Un projet de loi qui vise à restaurer la nature
La loi sur la restauration de la nature présentée le 22 juin 2022 par la Commission européenne prévoyait d’imposer aux Etats membres de l’Union européenne qu’ils restaurent les forêts, les zones humides, et les paysages marins et terrestres impactés par le développement humain. Le texte partait d’un constat alarmant : plus de 80% des habitats du continent seraient en mauvais état. Les restaurer participerait à lutter contre le réchauffement climatique et permettrait de sauver de nombreuses espèces actuellement en danger d’extinction.
Un texte qui s’avérait prometteur, car il était question de passer quand même un cap important : cette loi proposait de rendre les objectifs de restauration juridiquement contraignants, de sorte qu’elle sortait du lot et promettait une petite révolution du système actuel. Elle se voulait également source d’inspiration pour d’autres, et espérait insuffler une dynamique, un élan.
Une première à l’échelle mondiale, conserver ne suffit plus
« C'est une première de ce type à l'échelle mondiale, et nous espérons qu'elle pourra inspirer un engagement international élevé en faveur de la protection de la biodiversité lors de la prochaine COP 15 », selon Virginijus Sinkevičius, commissaire chargé de l’environnement, des océans et de la pêche. Une étape majeure, d’après le WWF, qui appelle à son adoption rapide et y voit une réelle avancée pour lutter contre le réchauffement climatique et permettre la résilience de la biodiversité 💪.

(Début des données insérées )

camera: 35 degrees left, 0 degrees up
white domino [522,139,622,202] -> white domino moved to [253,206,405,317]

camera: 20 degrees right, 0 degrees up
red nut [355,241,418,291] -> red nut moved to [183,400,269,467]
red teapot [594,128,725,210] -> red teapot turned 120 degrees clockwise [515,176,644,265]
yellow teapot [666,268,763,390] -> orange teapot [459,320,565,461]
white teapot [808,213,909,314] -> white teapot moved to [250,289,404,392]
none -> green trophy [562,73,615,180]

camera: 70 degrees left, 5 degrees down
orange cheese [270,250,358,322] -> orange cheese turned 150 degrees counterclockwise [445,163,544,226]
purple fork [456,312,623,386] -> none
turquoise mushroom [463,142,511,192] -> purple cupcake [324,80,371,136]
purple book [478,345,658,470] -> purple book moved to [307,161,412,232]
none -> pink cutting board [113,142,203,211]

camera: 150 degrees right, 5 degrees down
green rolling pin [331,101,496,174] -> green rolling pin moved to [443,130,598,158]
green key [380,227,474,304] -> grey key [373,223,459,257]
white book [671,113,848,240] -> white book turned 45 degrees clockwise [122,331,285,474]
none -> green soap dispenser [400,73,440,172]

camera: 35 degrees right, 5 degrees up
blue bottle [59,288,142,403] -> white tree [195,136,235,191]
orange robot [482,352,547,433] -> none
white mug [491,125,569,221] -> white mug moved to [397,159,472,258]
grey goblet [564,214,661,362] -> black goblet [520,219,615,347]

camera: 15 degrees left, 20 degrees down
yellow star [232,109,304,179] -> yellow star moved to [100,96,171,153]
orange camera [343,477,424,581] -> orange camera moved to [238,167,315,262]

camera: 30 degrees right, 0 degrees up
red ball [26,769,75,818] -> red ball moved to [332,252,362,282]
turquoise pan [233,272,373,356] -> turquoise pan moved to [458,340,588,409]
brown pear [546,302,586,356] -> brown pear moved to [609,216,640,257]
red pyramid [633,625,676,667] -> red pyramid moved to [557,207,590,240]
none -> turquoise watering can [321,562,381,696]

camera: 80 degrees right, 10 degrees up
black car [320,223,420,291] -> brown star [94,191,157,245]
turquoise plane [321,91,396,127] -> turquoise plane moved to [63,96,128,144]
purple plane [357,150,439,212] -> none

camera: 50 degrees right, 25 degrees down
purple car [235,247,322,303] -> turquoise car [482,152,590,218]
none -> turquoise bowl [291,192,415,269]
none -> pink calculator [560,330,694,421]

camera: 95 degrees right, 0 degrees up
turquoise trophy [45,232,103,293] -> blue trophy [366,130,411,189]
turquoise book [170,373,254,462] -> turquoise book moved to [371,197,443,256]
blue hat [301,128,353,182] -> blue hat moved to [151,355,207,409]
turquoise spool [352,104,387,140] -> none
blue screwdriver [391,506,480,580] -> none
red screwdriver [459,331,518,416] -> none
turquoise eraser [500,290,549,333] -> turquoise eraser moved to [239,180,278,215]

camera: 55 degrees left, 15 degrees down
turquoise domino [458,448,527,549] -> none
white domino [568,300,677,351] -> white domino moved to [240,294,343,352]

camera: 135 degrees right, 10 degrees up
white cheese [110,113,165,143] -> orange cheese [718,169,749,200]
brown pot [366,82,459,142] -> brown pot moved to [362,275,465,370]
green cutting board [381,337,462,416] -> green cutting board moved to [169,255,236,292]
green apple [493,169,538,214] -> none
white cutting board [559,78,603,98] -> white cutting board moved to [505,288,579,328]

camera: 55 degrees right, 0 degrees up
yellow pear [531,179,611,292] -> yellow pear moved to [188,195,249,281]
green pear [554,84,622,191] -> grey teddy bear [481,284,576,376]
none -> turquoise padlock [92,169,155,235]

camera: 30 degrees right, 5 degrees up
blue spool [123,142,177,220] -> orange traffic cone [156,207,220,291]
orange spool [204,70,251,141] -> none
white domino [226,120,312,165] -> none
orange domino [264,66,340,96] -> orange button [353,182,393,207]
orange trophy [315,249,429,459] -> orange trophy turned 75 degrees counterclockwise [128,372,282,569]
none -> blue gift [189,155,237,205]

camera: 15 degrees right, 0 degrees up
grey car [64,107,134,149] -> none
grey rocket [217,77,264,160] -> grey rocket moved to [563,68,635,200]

Le texte partait de la constatation suivante : conserver ce qui reste n’est plus suffisant, il faut aujourd’hui s’engager dans une restauration des zones déjà endommagées 💪. En particulier, les mesures devaient se porter en priorité sur les écosystèmes susceptibles d’avoir le plus d’impact en matière de stockage du carbone, de réduction des effets des catastrophes naturelles qui risquent de se multiplier, ainsi que nous le savons. Qu’en reste-t-il aujourd’hui, à l’issue des vifs débats qui ont entouré sont adoption 🤔 ?
La loi sur la restauration de la nature, un texte édulcoré mais fondateur
L’accord qui a finalement péniblement émergé le 9 novembre 2023 des débats animés ayant entouré les négociations (pendant une dizaine d’heures, quand même) débouche sur une version édulcorée du texte initial, en raison notamment de l’hostilité des eurodéputés conservateurs. Le texte est par exemple doté d’une sorte de « frein d’urgence » en cas de menace exceptionnelle sur la sécurité alimentaire. De plus, les obligations de résultat qui étaient initialement prévues ont été remplacées par des obligations de moyens. « Le texte le plus ambitieux pour la biodiversité depuis trente ans », d’après selon France Nature Environnement, a donc perdu de sa superbe 😕.
Même si les ONG se disent soulagées qu’un accord ait finalement été trouvé, elles déplorent le fait qu’on reste loin des prescriptions qui seraient rendues nécessaires par la situation actuelle, au regard de l’ensemble des données scientifiques dont nous disposons. Un texte qui ne s’avère donc pas être à la hauteur de l’urgence écologique…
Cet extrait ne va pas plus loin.